How do cancer tumors develop resistance?
Scientists have developed a blood test to track the resistance of tumors in real time.
The Cancer Research UK team has recently revealed a new blood test for monitoring how tumors evolve and to ultimately answer the question of how tumors develop drug resistance. The test follows disease progression and resistance by examining circulating tumor DNA (ctDNA) found in the blood of cancer patients.
The study involved taking blood samples from six patients with advanced breast, ovarian and lung cancers over the course of 1–2 years. Levels of tumor ctDNA were observed before and after each chemotherapy treatment to assess how they changed. This meant that the scientists could identify which of the changes in tumor ctDNA correlated to drug resistance.
Director of clinical research at Cancer Research UK, Kate Law commented, “Research is helping us to find answers to one of cancers’ biggest questions – how tumors develop resistance to many of our most effective drugs.”
The method allowed the team to discover several changes linked to drug resistance in response to chemotherapy drugs, such as transtuzumab (Herceptin), which is used to treat HER2 positive breast cancers, paclitaxel (taxol), which is used to treat ovarian, breast and lung cancers, and tamoxifen, which is used to treat estrogen-positive breast cancers.
Not only does the new method provide an insight into how cancer tumors develop resistance but it also provides a novel, less invasive method of collecting ctDNA; the current more difficult and more invasive method involves taking a direct sample from the tumor.
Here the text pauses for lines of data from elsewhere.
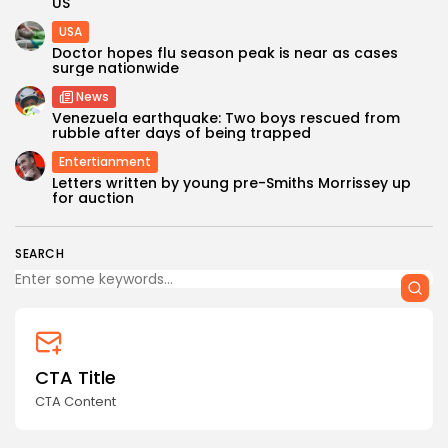
US
USA
Doctor hopes flu season peak is near as cases
surge nationwide
News
Venezuela earthquake: Two boys rescued from
rubble after days of being trapped
Entertianment
Keep Shopping
Letters written by young pre-Smiths Morrissey up
for auction
SEARCH
CTA Title
CTA Content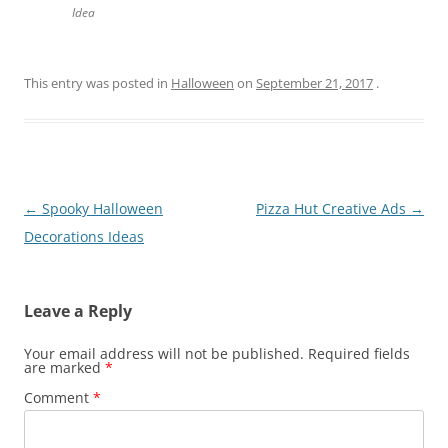
Idea
This entry was posted in
Halloween
on
September 21, 2017
.
Post
←
Spooky Halloween
Pizza Hut Creative Ads
→
navigation
Decorations Ideas
Leave a Reply
Your email address will not be published.
Required fields
are marked
*
Comment
*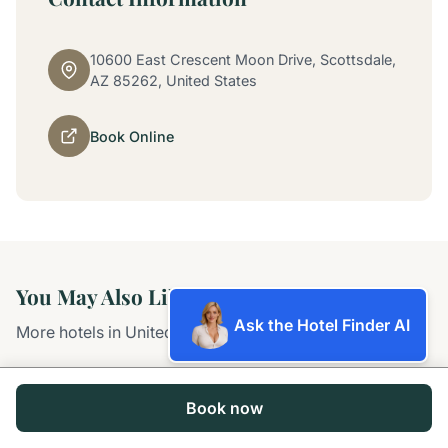
10600 East Crescent Moon Drive, Scottsdale,
AZ 85262, United States
Book Online
You May Also Like
Ask the Hotel Finder AI
More hotels in United States
Book now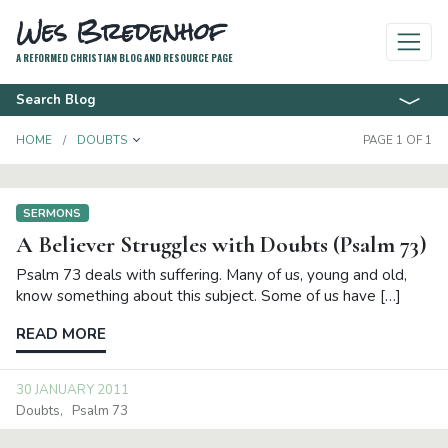
Wes Bredenhof
A REFORMED CHRISTIAN BLOG AND RESOURCE PAGE
Search Blog
TOGGLE DROPDOWN
HOME
DOUBTS
PAGE 1 OF 1
SERMONS
A Believer Struggles with Doubts (Psalm 73)
Psalm 73 deals with suffering. Many of us, young and old,
know something about this subject. Some of us have […]
READ MORE
30 JANUARY 2011
Doubts
Psalm 73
An author of the study, Nitzan Rosenfeld commented, “Tumors are constantly changing and evolving which helps them develop a resistance to many of the drugs we currently give patients to treat their disease. We have shown that a very simple blood test can be used to collect enough tumor DNA to suggest to us what parts of the cancer’s genetic code is changing and creating tumor resistance to chemotherapy or biologically targeted therapies. We hope that our discoveries can pave the way to helping us understand how cancers develop drug resistance as well as identifying new potential targets for future cancer drugs.”
Sources: Scientists develop simple blood test to track tumour evolution in cancer patients; Murtaza M, Dawson S, Tsui D et al. Noninvasive analysis of acquired resistance to cancer therapy by sequencing of plasma DNA. Nature DOI: 10.1038/nature12065v (2013) (Epub ahead of print).